I am a victim of the recent twists and turns in the mortgage sector but I believe packagers will continue to have a place in the distribution chain.
That said, part of the survival game – and that’s what mortgage distribution is going to be – will be played out this year.
Keys to winning this game include taking immediate action to reduce the amount of money spent on things that are nice to have rather than must-haves. Packagers that have already taken action in this regard are well placed to survive.
It’s also becoming clear that lenders are not as safe as we used to think. Many new market entrants have already bitten the dust and now even balance sheet lenders are shedding jobs and cutting their mortgage volumes.
As this process continues, packagers will notice some significant changes in their lender partners.
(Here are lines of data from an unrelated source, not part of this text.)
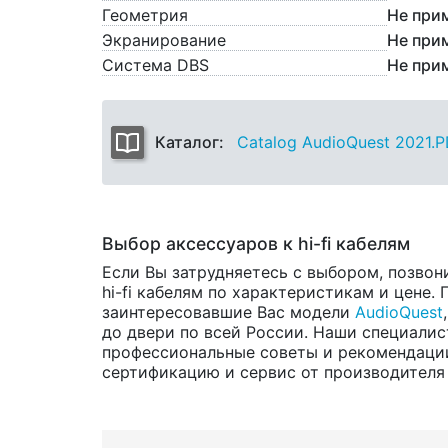
Геометрия
Не при
Экранирование
Не при
Система DBS
Не при
Каталог:
Catalog AudioQuest 2021.
Выбор аксессуаров к hi-fi кабелям
Если Вы затрудняетесь с выбором, позвон
hi-fi кабелям по характеристикам и цене.
заинтересовавшие Вас модели
AudioQuest
до двери по всей России. Наши специалис
профессиональные советы и рекомендации 
сертификацию и сервис от производителя н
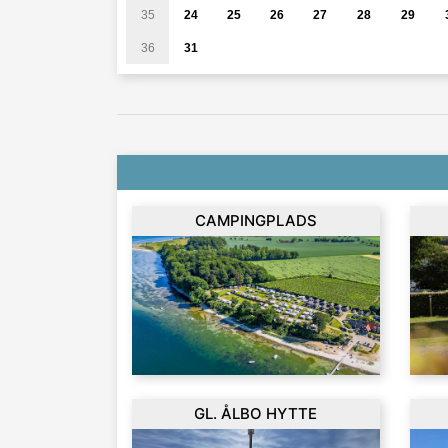
35
24
25
26
27
28
29
36
31
CAMPINGPLADS
GL. ÅLBO HYTTE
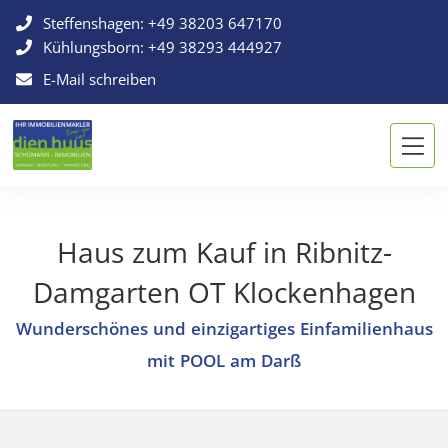
Steffenshagen:
+49 38203 647170
Kühlungsborn:
+49 38293 444927
E-Mail schreiben
Haus zum Kauf in Ribnitz-
Damgarten OT Klockenhagen
Wunderschönes und einzigartiges Einfamilienhaus
mit POOL am Darß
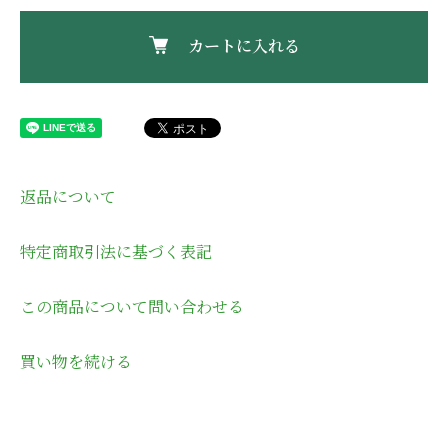
カートに入れる
返品について
特定商取引法に基づく表記
この商品について問い合わせる
買い物を続ける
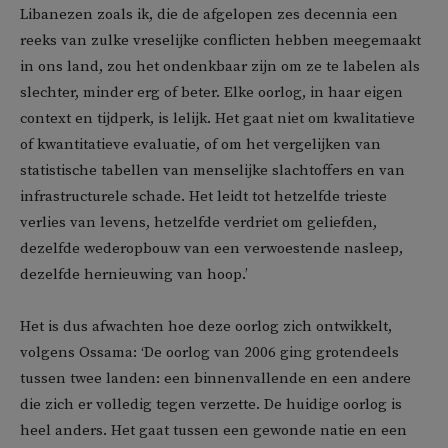
Libanezen zoals ik, die de afgelopen zes decennia een
reeks van zulke vreselijke conflicten hebben meegemaakt
in ons land, zou het ondenkbaar zijn om ze te labelen als
slechter, minder erg of beter. Elke oorlog, in haar eigen
context en tijdperk, is lelijk. Het gaat niet om kwalitatieve
of kwantitatieve evaluatie, of om het vergelijken van
statistische tabellen van menselijke slachtoffers en van
infrastructurele schade. Het leidt tot hetzelfde trieste
verlies van levens, hetzelfde verdriet om geliefden,
dezelfde wederopbouw van een verwoestende nasleep,
dezelfde hernieuwing van hoop.’
Het is dus afwachten hoe deze oorlog zich ontwikkelt,
volgens Ossama: ‘De oorlog van 2006 ging grotendeels
tussen twee landen: een binnenvallende en een andere
die zich er volledig tegen verzette. De huidige oorlog is
heel anders. Het gaat tussen een gewonde natie en een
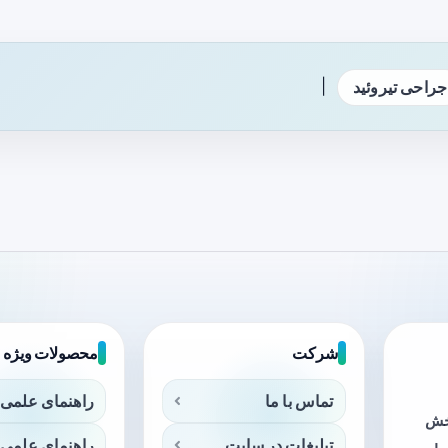
|
جراحی تیروئید
شرکت
محصولات ویژه
تماس با ما
راهنمای علمی 
بخش
تبلیغات در سایت
راهنمای علمی 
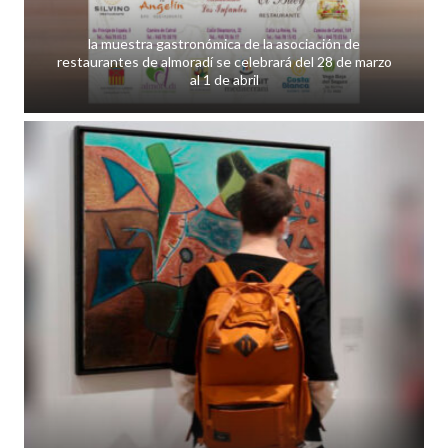
la muestra gastronómica de la asociación de
restaurantes de almoradí se celebrará del 28 de marzo
al 1 de abril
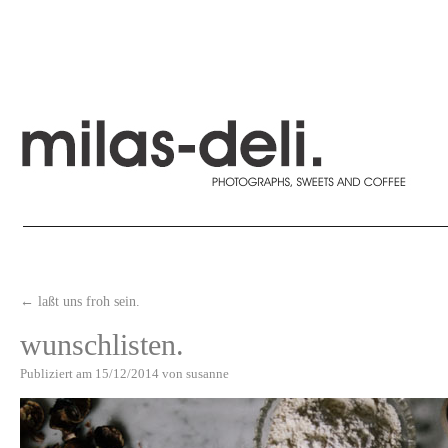
←
laßt uns froh sein.
wunschlisten.
Publiziert am
15/12/2014
von
susanne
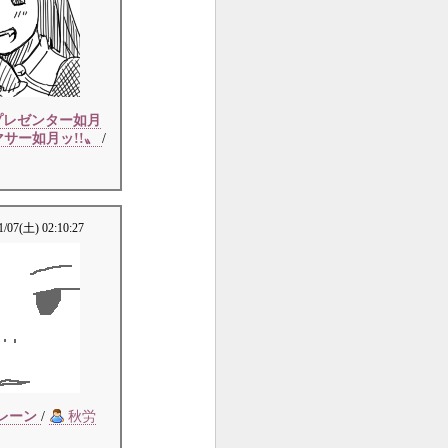
プレゼンター如月
サー如月ッ!!〟
/
1/07(土) 02:10:27
レーン
/
秋労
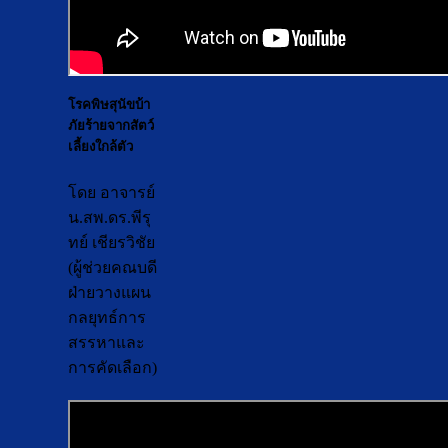
โรคพิษสุนัขบ้า
ภัยร้ายจากสัตว์
เลี้ยงใกล้ตัว
โดย อาจารย์
น.สพ.ดร.พีรุ
ทย์ เชียรวิชัย
(ผู้ช่วยคณบดี
ฝ่ายวางแผน
กลยุทธ์การ
สรรหาและ
การคัดเลือก)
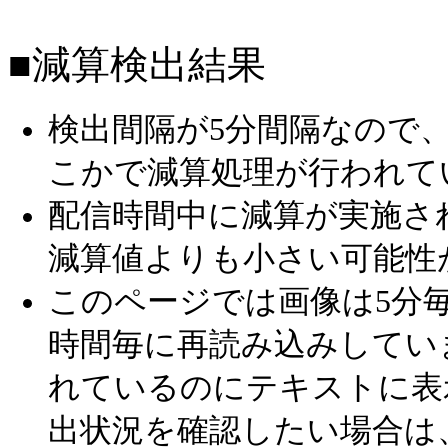
■減算検出結果
検出間隔が5分間隔なので
こかで減算処理が行われて
配信時間中に減算が実施さ
減算値よりも小さい可能性
このページでは画像は5分毎
時間毎に再読み込みしてい
れているのにテキストに表
出状況を確認したい場合は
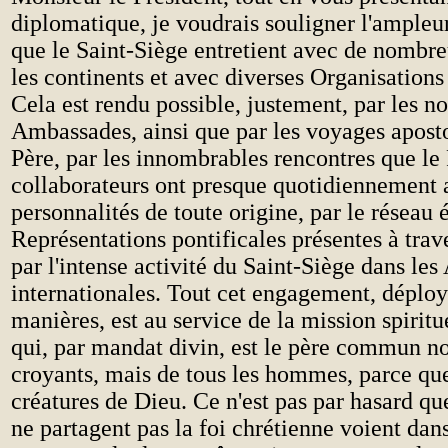
diplomatique, je voudrais souligner l'ampleur
que le Saint-Siège entretient avec de nombre
les continents et avec diverses Organisations 
Cela est rendu possible, justement, par les 
Ambassades, ainsi que par les voyages aposto
Père, par les innombrables rencontres que le 
collaborateurs ont presque quotidiennement 
personnalités de toute origine, par le réseau é
Représentations pontificales présentes à trav
par l'intense activité du Saint-Siège dans le
internationales. Tout cet engagement, déploy
manières, est au service de la mission spiritu
qui, par mandat divin, est le père commun n
croyants, mais de tous les hommes, parce que
créatures de Dieu. Ce n'est pas par hasard 
ne partagent pas la foi chrétienne voient dan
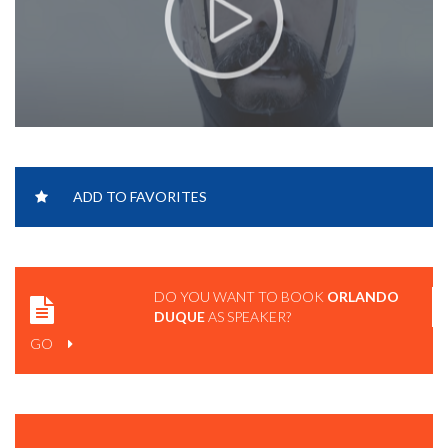
ORLANDO DUQUE - FINDING JOY IN OUR BIGGEST FEAR |
ADD TO FAVORITES
TEDXTOULOUSE.
DO YOU WANT TO BOOK
ORLANDO
DUQUE
AS SPEAKER?
GO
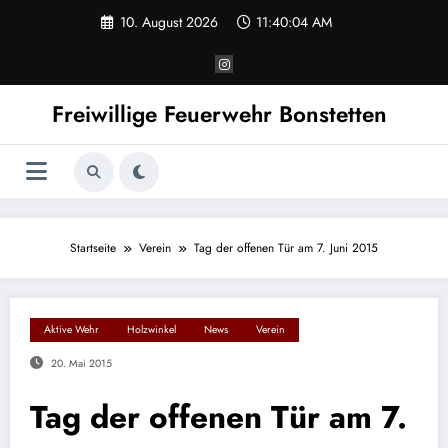
Zum
10. August 2026
11:40:04 AM
Inhalt
springen
Freiwillige Feuerwehr Bonstetten
Startseite
Verein
Tag der offenen Tür am 7. Juni 2015
Aktive Wehr
Holzwinkel
News
Verein
20. Mai 2015
Tag der offenen Tür am 7.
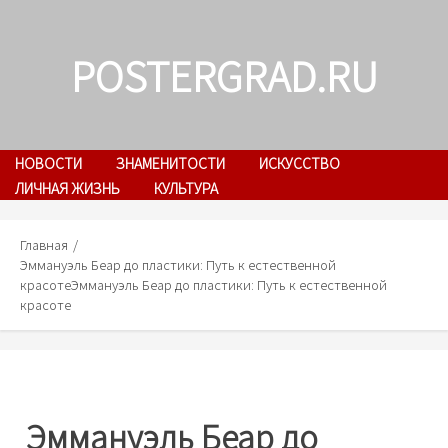
Skip
to
POSTERGRAD.RU
content
НОВОСТИ
ЗНАМЕНИТОСТИ
ИСКУССТВО
ЛИЧНАЯ ЖИЗНЬ
КУЛЬТУРА
Главная
Эммануэль Беар до пластики: Путь к естественной
красоте
Эммануэль Беар до пластики: Путь к естественной
красоте
Эммануэль Беар до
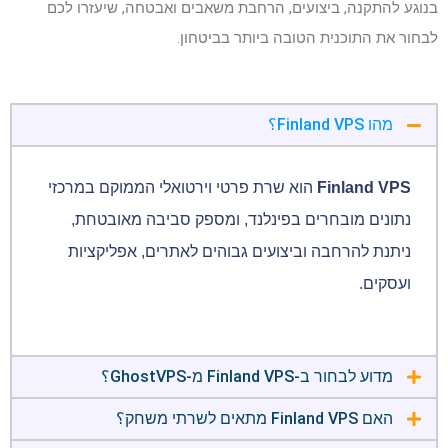
בנוגע להתקנה, ביצועים, הרחבת משאבים ואבטחה, שיעזרו לכם
לבחור את התוכנית הטובה ביותר בביטחון.
מהו Finland VPS؟
Finland VPS
הוא שרת פרטי וירטואלי הממוקם במרכזי
נתונים מובחרים בפינלנד, ומספק סביבה מאובטחת,
ניתנת להרחבה וביצועים גבוהים לאתרים, אפליקציות
ועסקים.
מדוע לבחור ב-Finland VPS מ-GhostVPS؟
האם Finland VPS מתאים לשרתי משחק؟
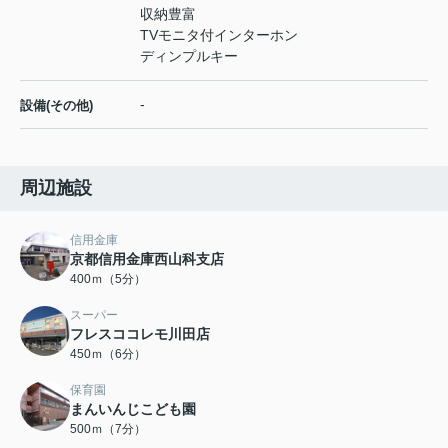
収納豊富
TVモニタ付インターホン
ディンプルキー
-
設備(その他)
周辺施設
信用金庫
京都信用金庫西山科支店
400ｍ（5分）
スーパー
フレスココレモ川田店
450ｍ（6分）
保育園
まんいんじこども園
500ｍ（7分）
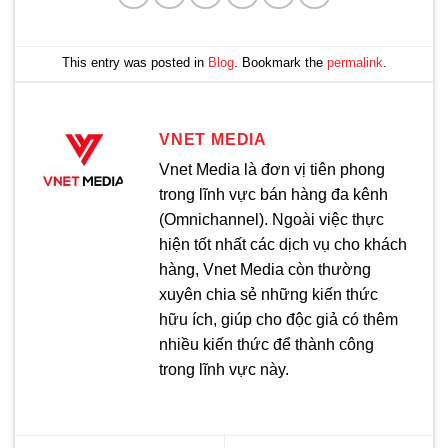
This entry was posted in
Blog
. Bookmark the
permalink
.
VNET MEDIA
Vnet Media là đơn vị tiên phong
trong lĩnh vực bán hàng đa kênh
(Omnichannel). Ngoài việc thực
hiện tốt nhất các dịch vụ cho khách
hàng, Vnet Media còn thường
xuyên chia sẻ những kiến thức
hữu ích, giúp cho độc giả có thêm
nhiều kiến thức để thành công
trong lĩnh vực này.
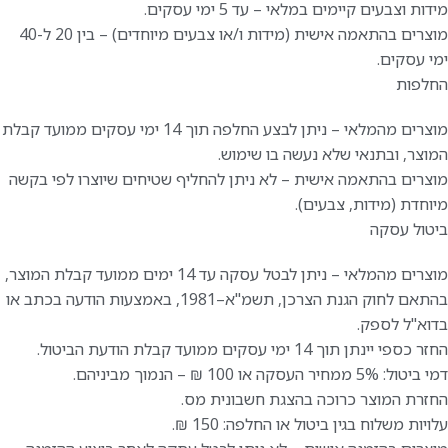
מידות וצבעים קיימים במלאי – עד 5 ימי עסקים.
מוצרים בהתאמה אישית (מידות ו/או צבעים מיוחדים) – בין 20 ל-40
ימי עסקים.
החלפות
מוצרים מהמלאי – ניתן לבצע החלפה תוך 14 ימי עסקים ממועד קבלת
המוצר, ובתנאי שלא נעשה בו שימוש.
מוצרים בהתאמה אישית – לא ניתן להחליף שטיחים שיוצרו לפי בקשה
מיוחדת (מידות, צבעים).
ביטול עסקה
מוצרים מהמלאי – ניתן לבטל עסקה עד 14 ימים ממועד קבלת המוצר,
בהתאם לחוק הגנת הצרכן, תשמ"א–1981, באמצעות הודעה בכתב או
בדוא"ל לספק.
החזר כספי יינתן תוך 14 ימי עסקים ממועד קבלת הודעת הביטול.
דמי ביטול: 5% ממחיר העסקה או 100 ₪ – הנמוך מביניהם.
החזרת המוצר כרוכה בהצגת חשבונית מס.
עלויות משלוח בגין ביטול או החלפה: 150 ₪.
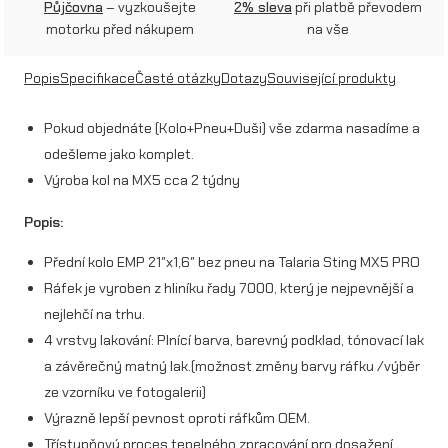
l
Půjčovna
– vyzkoušejte
2% sleva
při platbě převodem
motorku před nákupem
na vše
o
E
Popis
Specifikace
Časté otázky
Dotazy
Související produkty
M
Pokud objednáte (Kolo+Pneu+Duši) vše zdarma nasadíme a
P
odešleme jako komplet.
2
Výroba kol na MX5 cca 2 týdny
1
Popis:
"
Přední kolo EMP 21″x1,6″ bez pneu na Talaria Sting MX5 PRO
x
Ráfek je vyroben z hliníku řady 7000, který je nejpevnější a
1
nejlehčí na trhu.
4 vrstvy lakování: Plnící barva, barevný podklad, tónovací lak
,
a závěrečný matný lak.(možnost změny barvy ráfku /výběr
6
ze vzorníku ve fotogalerii)
"
Výrazně lepší pevnost oproti ráfkům OEM.
Třístupňový proces tepelného zpracování pro dosažení
b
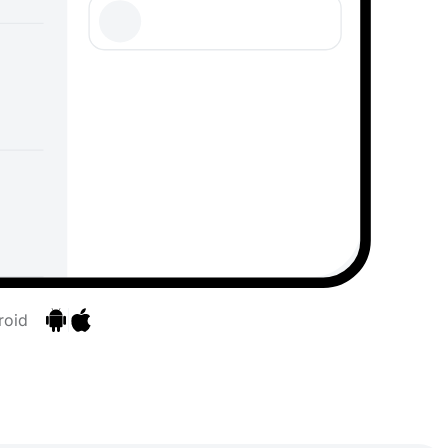
roid
Aller aux applications
Aller aux applications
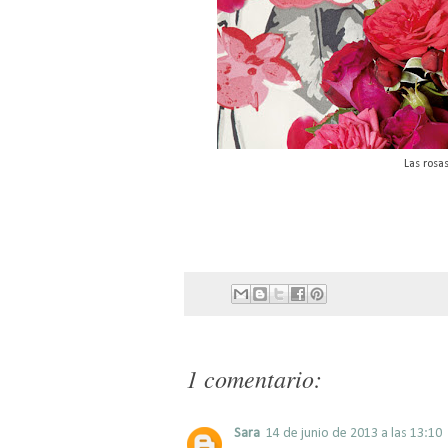
Las rosa
1 comentario:
Sara
14 de junio de 2013 a las 13:10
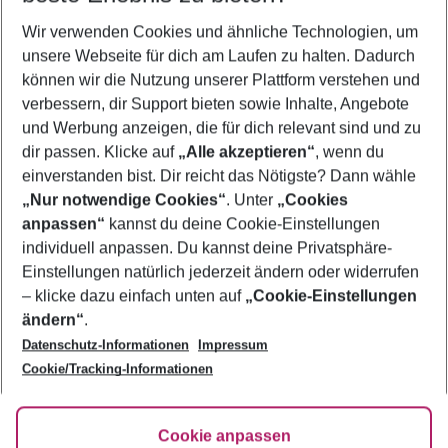
Wir verwenden Cookies und ähnliche Technologien, um
Flug & Hotel Mellieha
unsere Webseite für dich am Laufen zu halten. Dadurch
Urlaub Mellieha
können wir die Nutzung unserer Plattform verstehen und
verbessern, dir Support bieten sowie Inhalte, Angebote
Familienurlaub Mellieha
und Werbung anzeigen, die für dich relevant sind und zu
Last Minute Mellieha
dir passen. Klicke auf
„Alle akzeptieren“
, wenn du
einverstanden bist. Dir reicht das Nötigste? Dann wähle
„Nur notwendige Cookies“
. Unter
„Cookies
anpassen“
kannst du deine Cookie-Einstellungen
Footer
Footer navigation
individuell anpassen. Du kannst deine Privatsphäre-
Über uns
Einstellungen natürlich jederzeit ändern oder widerrufen
AGB
– klicke dazu einfach unten auf
„Cookie-Einstellungen
Service & Hilfe
Bestpreisgarantie
ändern“
.
Datenschutz-Informationen
Impressum
Agenturbetreuung
Cookie-Einstellungen ändern
Folge uns
Barrierefreies Reisen
Cookie/Tracking-Informationen
Cookie-Richtlinie
Check-in
Datenschutz
FAQ
Fakten
Cookie anpassen
HanseMerkur Reiseversicherung
Flexibel buchen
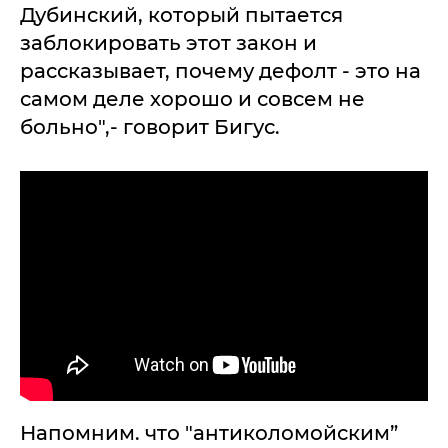
Дубинский, который пытается
заблокировать этот закон и
рассказывает, почему дефолт - это на
самом деле хорошо и совсем не
больно",- говорит Бигус.
Напомним. что "антиколомойским”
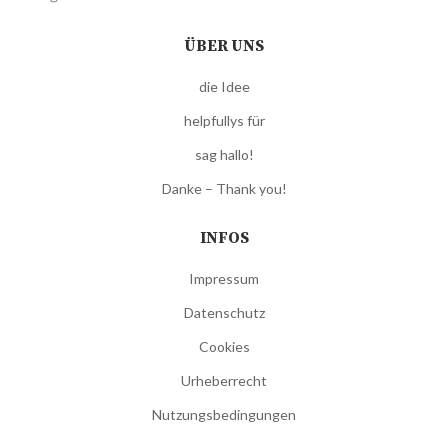
ÜBER UNS
die Idee
helpfullys für
sag hallo!
Danke – Thank you!
INFOS
Impressum
Datenschutz
Cookies
Urheberrecht
Nutzungsbedingungen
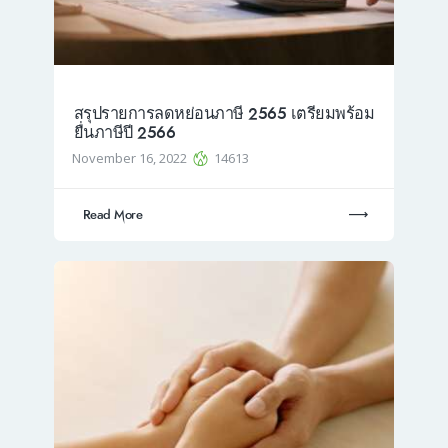
สรุปรายการลดหย่อนภาษี 2565 เตรียมพร้อม
ยื่นภาษีปี 2566
November 16, 2022
14613
Read More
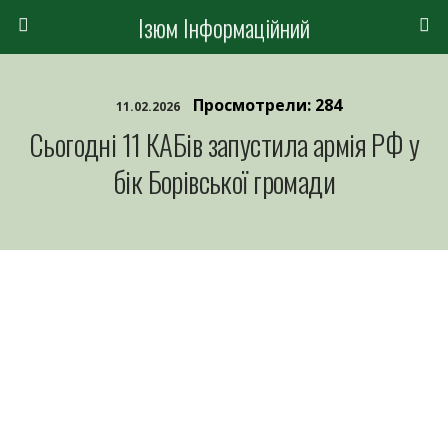
Ізюм Інформаційний
Просмотрели: 284
11.02.2026
Сьогодні 11 КАБів запустила армія РФ у
бік Борівської громади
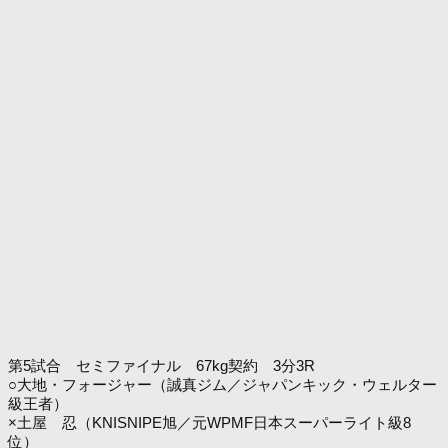
第5試合 セミファイナル 67kg契約 3分3R
○大地・フォージャー（誠真ジム／ジャパンキック・ウェルター
級王者）
×土屋 忍（KNISNIPE旭／元WPMF日本スーパーライト級8
位）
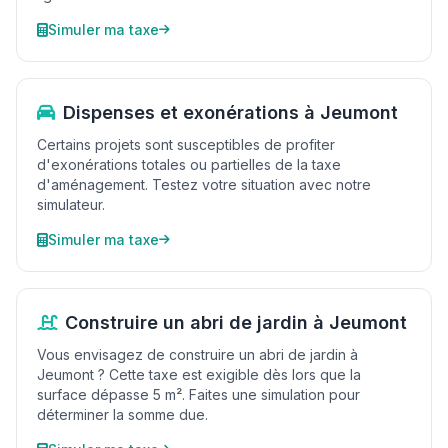
Simuler ma taxe
Dispenses et exonérations à Jeumont
Certains projets sont susceptibles de profiter
d'exonérations totales ou partielles de la taxe
d'aménagement. Testez votre situation avec notre
simulateur.
Simuler ma taxe
Construire un abri de jardin à Jeumont
Vous envisagez de construire un abri de jardin à
Jeumont ? Cette taxe est exigible dès lors que la
surface dépasse 5 m². Faites une simulation pour
déterminer la somme due.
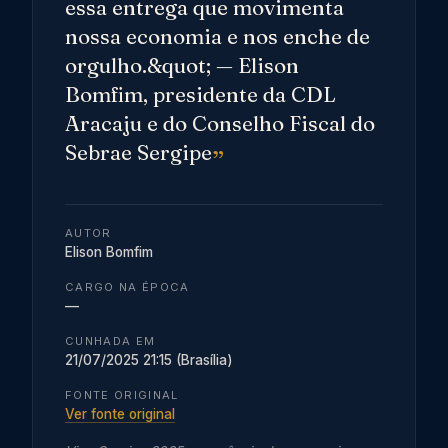
essa entrega que movimenta
nossa economia e nos enche de
orgulho.&quot; — Elison
Bomfim, presidente da CDL
Aracaju e do Conselho Fiscal do
Sebrae Sergipe
AUTOR
Elison Bomfim
CARGO NA ÉPOCA
—
CUNHADA EM
21/07/2025 21:15 (Brasília)
FONTE ORIGINAL
Ver fonte original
If lenders don’t want massive business volumes they won’t have to fall over themselves to pay the generous fees and marketing allowances of yesteryear.
Lenders are also considering exclusive products and having to look for best value in terms of getting their deals to market. So they are in the driving seat and I suspect this will remain the case for most of 2008.
Packagers that have invested seriously in technology will be among the survivors and Jupp’s firm is clearly in that category. But the technology race is still to be run to its finish and once again we will see some winners and many also-rans.
In the meantime, packagers that take the pain – and sadly that means more job losses and serious cost cutting in the next few months – are the ones that will take this industry to the next phase of its development.